* [Stored records]:
--*--

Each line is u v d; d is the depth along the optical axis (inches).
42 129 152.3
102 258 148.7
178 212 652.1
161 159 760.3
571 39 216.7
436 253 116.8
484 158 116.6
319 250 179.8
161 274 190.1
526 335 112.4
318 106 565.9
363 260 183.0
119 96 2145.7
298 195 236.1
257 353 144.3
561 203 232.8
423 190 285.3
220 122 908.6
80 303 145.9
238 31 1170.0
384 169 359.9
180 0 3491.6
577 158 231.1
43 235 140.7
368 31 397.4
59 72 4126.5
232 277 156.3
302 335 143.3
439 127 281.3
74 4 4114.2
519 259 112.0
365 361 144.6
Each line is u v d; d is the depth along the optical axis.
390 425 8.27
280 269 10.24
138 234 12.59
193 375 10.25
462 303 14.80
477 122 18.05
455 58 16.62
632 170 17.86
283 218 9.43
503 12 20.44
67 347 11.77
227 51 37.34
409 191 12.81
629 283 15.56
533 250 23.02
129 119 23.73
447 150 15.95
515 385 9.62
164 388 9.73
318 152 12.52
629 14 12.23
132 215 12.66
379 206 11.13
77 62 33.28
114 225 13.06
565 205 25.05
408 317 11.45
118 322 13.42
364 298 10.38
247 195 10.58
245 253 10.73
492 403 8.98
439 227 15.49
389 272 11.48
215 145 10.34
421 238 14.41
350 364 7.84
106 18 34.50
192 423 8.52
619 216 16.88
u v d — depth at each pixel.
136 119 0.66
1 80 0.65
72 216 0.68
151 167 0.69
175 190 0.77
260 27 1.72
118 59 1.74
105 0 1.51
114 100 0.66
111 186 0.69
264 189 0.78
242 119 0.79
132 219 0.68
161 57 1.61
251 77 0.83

--*--

Start with the line above that contains "42 129 152.3" and stop after the line that contains "283 218 9.43". Output those lines exactly, and only those.

42 129 152.3
102 258 148.7
178 212 652.1
161 159 760.3
571 39 216.7
436 253 116.8
484 158 116.6
319 250 179.8
161 274 190.1
526 335 112.4
318 106 565.9
363 260 183.0
119 96 2145.7
298 195 236.1
257 353 144.3
561 203 232.8
423 190 285.3
220 122 908.6
80 303 145.9
238 31 1170.0
384 169 359.9
180 0 3491.6
577 158 231.1
43 235 140.7
368 31 397.4
59 72 4126.5
232 277 156.3
302 335 143.3
439 127 281.3
74 4 4114.2
519 259 112.0
365 361 144.6
Each line is u v d; d is the depth along the optical axis.
390 425 8.27
280 269 10.24
138 234 12.59
193 375 10.25
462 303 14.80
477 122 18.05
455 58 16.62
632 170 17.86
283 218 9.43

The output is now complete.